WORK ITEM ::
Answer the following from the article on cybersecurity stocks below.
(a) By what percentage did CrowdStrike fall in premarket trading?
(b) By what percentage did Zscaler fall in premarket trading after its earnings report?
(c) How many of ten customers surveyed by Wedbush think established cybersecurity companies with strong products and AI plans will succeed as AI grows?

SELECTED TEXT ::

-*-*-

Cybersecurity stocks are down on Wednesday, but analysts see this as a buying opportunity. Palo Alto Networks dropped 4.2% and CrowdStrike fell 3.3% in premarket trading after Zscaler gave weaker sales guidance, which affected the whole sector. Wall Street thinks this selloff is a misunderstanding, and here’s what it could mean for investors before both companies report earnings next week.
Zscaler fell 24% in premarket trading after its earnings report and weak outlook disappointed investors. This drop affected the whole cybersecurity sector, even though Palo Alto and CrowdStrike have not released any news. Both companies will report their earnings next week.
Wedbush’s technology analyst pushed back directly on the read-through, arguing that Zscaler’s guidance shortfall reflects company-specific execution issues rather than any deterioration in broader cybersecurity demand. The distinction matters. Zscaler’s challenges are not a sector-wide signal.
Investors often worry that AI could make current cybersecurity products outdated. However, Wedbush’s recent research suggests otherwise. Eight out of ten customers they surveyed think that established cybersecurity companies with strong products and AI plans will succeed as AI grows. Wedbush also called AI the biggest growth driver for the cybersecurity industry in the last twenty years.
For investors interested in Palo Alto and CrowdStrike, Wednesday’s decline offers a chance to buy at a lower price before their earnings reports. Wedbush expects these reports to show a much different picture than Zscaler’s.

-*-*-

GIVEN RECORDS ::
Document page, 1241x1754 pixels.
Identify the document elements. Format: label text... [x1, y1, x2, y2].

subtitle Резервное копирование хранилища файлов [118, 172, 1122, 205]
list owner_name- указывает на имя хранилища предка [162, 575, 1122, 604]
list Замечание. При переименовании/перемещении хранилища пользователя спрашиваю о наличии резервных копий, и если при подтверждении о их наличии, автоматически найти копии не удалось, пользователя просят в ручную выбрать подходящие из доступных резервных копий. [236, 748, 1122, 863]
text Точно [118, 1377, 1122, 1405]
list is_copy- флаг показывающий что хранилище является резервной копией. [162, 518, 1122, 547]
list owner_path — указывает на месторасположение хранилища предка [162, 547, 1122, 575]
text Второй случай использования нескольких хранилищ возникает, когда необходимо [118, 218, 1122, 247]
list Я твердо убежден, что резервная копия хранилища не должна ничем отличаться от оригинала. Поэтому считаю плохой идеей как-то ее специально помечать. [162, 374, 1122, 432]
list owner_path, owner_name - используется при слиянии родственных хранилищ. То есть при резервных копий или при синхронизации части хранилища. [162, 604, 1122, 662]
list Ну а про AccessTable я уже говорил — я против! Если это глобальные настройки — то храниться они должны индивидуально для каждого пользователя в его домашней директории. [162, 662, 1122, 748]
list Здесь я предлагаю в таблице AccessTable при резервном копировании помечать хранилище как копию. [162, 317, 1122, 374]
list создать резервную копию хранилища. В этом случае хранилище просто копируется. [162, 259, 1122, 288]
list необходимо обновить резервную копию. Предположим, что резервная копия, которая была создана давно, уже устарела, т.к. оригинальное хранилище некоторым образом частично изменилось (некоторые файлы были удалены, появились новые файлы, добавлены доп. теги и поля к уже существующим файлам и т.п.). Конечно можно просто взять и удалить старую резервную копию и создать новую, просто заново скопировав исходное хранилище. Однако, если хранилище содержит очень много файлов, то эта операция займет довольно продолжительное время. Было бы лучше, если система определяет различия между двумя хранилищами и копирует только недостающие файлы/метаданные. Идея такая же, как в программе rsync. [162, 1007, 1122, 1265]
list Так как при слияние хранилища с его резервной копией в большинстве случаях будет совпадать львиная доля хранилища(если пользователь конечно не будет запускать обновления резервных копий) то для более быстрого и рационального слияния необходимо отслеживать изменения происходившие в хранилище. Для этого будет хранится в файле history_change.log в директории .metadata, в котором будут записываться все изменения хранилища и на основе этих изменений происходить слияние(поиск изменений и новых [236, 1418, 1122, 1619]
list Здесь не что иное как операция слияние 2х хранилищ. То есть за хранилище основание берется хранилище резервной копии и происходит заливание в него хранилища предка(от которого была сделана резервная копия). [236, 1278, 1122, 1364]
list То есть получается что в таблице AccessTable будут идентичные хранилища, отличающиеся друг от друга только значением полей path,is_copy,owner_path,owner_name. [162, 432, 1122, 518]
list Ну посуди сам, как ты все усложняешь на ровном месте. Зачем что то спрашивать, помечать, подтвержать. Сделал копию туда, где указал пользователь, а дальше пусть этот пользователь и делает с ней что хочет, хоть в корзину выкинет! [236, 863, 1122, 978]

-*-*-

SOLUTION FOR THIS EXERCISE ::
(a) 3.3%
(b) 24%
(c) Eight out of ten